◆ Your objective: From the very first line down to the line containing "390 485 62.64", write out the material exactly as it appears, and no more.

◆ Entries shown:
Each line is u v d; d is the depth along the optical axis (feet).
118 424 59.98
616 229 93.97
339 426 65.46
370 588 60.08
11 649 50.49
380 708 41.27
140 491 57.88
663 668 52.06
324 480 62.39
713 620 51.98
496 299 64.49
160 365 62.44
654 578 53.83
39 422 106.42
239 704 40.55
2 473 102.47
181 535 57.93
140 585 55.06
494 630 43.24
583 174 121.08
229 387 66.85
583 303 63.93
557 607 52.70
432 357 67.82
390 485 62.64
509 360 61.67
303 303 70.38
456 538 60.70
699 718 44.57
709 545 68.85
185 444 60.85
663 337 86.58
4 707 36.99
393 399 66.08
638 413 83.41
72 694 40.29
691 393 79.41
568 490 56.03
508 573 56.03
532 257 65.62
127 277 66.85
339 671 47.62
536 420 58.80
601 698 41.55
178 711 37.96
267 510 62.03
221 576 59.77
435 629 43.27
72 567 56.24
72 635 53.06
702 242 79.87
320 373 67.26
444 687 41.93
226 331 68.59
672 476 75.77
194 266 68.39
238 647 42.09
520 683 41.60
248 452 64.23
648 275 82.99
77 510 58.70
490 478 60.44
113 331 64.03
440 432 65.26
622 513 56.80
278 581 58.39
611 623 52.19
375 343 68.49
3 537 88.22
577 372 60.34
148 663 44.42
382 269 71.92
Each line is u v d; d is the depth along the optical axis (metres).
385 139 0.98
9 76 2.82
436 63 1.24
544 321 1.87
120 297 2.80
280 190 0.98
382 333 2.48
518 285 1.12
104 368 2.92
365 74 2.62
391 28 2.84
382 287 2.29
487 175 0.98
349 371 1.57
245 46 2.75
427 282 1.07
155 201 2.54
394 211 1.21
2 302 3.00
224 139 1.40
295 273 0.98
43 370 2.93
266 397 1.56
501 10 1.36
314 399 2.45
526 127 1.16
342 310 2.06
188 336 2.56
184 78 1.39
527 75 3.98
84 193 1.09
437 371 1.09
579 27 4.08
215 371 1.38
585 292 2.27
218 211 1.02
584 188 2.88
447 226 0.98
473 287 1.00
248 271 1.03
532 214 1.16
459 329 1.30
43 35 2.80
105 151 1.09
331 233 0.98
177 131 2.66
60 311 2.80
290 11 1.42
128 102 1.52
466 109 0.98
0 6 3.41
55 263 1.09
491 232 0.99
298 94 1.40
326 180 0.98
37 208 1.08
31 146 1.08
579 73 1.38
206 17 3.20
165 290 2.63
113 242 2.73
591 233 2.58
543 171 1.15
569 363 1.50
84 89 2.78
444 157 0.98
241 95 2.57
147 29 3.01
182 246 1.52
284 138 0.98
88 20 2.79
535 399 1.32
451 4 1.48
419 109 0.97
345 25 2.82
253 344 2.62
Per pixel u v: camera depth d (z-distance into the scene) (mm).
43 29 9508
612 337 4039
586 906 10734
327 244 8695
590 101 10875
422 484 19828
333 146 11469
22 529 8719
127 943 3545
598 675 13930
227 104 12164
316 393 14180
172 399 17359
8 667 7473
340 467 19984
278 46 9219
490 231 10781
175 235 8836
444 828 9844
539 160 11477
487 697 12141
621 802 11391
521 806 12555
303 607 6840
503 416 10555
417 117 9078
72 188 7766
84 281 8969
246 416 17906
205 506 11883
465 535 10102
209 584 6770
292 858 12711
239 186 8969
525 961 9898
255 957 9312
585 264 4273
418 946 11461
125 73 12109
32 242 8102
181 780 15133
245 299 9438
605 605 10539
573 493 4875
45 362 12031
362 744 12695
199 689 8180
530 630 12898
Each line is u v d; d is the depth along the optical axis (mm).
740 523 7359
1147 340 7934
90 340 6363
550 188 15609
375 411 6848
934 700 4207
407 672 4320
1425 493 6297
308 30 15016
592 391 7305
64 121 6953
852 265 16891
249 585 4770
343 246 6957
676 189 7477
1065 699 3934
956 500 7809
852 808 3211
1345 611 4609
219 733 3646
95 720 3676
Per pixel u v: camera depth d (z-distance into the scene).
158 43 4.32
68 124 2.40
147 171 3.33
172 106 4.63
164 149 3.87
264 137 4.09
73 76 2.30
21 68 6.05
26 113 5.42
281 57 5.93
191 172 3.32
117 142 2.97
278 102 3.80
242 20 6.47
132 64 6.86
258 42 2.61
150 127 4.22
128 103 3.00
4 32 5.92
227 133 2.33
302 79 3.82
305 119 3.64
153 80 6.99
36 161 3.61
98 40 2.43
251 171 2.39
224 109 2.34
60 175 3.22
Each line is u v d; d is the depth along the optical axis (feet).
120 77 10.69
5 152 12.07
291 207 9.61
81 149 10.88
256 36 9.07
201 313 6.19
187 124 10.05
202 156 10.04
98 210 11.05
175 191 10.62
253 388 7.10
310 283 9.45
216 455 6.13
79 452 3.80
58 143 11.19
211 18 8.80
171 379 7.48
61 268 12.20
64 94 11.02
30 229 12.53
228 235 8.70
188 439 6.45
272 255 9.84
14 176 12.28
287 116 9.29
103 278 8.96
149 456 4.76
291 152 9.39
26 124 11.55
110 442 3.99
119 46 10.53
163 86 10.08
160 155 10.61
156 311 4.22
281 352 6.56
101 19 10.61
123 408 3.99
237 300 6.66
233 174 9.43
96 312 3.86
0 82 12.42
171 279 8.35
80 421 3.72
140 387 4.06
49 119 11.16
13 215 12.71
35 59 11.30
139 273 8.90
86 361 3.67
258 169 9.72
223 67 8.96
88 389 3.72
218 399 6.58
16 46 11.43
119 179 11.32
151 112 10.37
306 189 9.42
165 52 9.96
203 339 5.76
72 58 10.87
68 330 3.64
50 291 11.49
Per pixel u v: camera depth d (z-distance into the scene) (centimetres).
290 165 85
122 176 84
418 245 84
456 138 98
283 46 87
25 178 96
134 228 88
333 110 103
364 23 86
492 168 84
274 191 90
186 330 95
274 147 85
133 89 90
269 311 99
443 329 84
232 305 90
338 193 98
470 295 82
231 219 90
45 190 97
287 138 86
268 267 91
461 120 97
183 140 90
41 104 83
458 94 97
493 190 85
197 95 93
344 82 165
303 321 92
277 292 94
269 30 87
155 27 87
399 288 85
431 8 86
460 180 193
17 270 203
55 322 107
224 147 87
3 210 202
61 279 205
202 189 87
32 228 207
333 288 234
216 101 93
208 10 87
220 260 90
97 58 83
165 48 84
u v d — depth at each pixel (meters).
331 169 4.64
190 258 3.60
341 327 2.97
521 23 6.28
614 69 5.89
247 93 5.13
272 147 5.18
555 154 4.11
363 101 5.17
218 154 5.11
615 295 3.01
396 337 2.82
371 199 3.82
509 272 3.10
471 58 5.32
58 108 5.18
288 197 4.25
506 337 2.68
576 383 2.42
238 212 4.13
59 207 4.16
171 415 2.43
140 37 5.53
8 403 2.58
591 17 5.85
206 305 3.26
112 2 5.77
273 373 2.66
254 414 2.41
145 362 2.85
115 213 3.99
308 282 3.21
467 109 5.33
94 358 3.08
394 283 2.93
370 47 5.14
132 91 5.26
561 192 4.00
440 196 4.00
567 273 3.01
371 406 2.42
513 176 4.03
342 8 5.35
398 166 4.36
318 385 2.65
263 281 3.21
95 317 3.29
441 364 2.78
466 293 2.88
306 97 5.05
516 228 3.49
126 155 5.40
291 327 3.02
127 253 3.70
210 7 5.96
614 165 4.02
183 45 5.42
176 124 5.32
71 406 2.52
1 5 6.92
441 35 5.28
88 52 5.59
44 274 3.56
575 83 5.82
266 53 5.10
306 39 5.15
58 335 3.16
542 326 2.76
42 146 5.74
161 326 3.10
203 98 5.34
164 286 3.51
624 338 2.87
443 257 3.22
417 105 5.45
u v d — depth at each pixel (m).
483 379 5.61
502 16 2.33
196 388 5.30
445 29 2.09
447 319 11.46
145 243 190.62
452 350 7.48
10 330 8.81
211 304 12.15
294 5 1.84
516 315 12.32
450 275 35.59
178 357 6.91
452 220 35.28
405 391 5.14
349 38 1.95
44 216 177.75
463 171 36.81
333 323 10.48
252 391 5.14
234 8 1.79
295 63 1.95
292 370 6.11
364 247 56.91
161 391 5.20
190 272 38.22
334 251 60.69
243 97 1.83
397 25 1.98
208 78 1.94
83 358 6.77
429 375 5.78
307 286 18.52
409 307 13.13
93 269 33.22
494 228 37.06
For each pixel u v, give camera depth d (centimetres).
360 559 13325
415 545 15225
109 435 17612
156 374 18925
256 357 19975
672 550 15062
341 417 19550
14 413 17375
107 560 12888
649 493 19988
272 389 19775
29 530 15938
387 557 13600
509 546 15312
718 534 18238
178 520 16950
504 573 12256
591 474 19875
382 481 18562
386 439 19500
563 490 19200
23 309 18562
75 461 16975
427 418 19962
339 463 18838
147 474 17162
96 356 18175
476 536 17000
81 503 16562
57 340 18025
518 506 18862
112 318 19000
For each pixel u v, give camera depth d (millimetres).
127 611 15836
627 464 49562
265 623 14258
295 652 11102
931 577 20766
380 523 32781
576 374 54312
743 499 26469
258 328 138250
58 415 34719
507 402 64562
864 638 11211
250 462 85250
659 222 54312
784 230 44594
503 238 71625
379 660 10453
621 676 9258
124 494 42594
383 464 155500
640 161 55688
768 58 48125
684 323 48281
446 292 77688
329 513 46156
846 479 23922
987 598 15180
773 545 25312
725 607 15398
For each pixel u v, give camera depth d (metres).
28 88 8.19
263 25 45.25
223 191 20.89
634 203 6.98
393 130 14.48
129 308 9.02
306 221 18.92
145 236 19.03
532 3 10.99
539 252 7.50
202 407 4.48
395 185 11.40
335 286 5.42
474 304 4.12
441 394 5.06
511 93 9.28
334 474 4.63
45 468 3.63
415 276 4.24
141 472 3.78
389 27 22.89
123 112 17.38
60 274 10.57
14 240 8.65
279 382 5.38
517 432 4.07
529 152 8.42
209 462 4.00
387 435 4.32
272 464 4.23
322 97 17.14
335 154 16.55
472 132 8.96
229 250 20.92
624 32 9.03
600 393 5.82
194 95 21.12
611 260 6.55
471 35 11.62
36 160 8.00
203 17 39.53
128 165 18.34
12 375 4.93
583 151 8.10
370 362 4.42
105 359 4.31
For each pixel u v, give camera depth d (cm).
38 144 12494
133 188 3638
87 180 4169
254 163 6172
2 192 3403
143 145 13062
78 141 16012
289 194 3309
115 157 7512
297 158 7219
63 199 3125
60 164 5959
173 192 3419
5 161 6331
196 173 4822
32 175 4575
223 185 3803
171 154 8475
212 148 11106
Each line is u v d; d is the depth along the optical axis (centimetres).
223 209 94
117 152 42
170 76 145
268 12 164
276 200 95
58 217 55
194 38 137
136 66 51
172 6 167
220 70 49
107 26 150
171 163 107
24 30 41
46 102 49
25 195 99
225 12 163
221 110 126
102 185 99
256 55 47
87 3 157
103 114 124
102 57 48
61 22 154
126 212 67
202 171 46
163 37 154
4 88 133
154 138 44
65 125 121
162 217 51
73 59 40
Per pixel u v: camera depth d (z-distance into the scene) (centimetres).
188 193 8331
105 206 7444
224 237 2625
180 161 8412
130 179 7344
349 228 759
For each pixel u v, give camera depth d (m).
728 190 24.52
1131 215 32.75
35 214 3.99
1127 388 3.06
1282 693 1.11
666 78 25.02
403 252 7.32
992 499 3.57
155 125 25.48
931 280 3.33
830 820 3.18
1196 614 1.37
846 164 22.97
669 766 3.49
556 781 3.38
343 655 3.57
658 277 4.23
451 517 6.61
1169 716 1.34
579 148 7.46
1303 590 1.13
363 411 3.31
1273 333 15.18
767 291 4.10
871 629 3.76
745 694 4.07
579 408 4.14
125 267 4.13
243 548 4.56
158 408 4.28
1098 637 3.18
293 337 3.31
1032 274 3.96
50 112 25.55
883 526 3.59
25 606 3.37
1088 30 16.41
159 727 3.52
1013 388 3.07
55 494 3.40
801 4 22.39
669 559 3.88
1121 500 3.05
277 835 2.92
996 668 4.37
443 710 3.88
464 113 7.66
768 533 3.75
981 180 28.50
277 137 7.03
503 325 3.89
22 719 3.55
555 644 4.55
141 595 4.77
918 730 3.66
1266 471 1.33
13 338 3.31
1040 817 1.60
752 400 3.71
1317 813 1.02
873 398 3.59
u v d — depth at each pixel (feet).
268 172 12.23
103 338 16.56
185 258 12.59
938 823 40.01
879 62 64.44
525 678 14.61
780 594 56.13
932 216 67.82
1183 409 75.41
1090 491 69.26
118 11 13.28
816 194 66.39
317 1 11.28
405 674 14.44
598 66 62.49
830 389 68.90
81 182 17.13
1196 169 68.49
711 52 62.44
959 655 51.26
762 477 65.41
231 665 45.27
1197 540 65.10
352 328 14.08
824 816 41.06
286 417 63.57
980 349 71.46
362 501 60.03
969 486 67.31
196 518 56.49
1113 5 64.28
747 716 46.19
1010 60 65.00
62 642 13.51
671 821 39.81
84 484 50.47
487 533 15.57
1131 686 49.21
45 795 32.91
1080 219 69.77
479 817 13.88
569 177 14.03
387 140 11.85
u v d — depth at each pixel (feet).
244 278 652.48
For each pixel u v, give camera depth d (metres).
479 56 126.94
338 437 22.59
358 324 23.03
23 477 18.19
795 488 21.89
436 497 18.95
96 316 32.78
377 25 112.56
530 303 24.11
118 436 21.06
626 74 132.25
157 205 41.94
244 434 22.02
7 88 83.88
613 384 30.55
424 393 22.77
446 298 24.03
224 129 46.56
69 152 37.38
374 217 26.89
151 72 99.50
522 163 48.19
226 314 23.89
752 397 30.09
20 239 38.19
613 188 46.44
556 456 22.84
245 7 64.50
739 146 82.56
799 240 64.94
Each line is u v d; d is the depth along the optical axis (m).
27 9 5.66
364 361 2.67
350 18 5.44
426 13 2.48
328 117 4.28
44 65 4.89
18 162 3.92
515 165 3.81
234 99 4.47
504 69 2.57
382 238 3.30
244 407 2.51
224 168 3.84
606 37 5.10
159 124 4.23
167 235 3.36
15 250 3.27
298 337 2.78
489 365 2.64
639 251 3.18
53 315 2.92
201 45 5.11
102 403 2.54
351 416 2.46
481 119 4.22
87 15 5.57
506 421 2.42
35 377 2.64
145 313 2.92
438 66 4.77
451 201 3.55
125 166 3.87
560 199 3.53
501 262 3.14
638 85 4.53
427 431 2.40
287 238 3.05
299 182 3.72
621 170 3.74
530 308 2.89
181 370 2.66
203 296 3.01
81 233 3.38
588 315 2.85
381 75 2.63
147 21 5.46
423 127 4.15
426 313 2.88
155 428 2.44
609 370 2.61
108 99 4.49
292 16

◆ Reply:
Each line is u v d; d is the depth along the optical axis (feet).
118 424 59.98
616 229 93.97
339 426 65.46
370 588 60.08
11 649 50.49
380 708 41.27
140 491 57.88
663 668 52.06
324 480 62.39
713 620 51.98
496 299 64.49
160 365 62.44
654 578 53.83
39 422 106.42
239 704 40.55
2 473 102.47
181 535 57.93
140 585 55.06
494 630 43.24
583 174 121.08
229 387 66.85
583 303 63.93
557 607 52.70
432 357 67.82
390 485 62.64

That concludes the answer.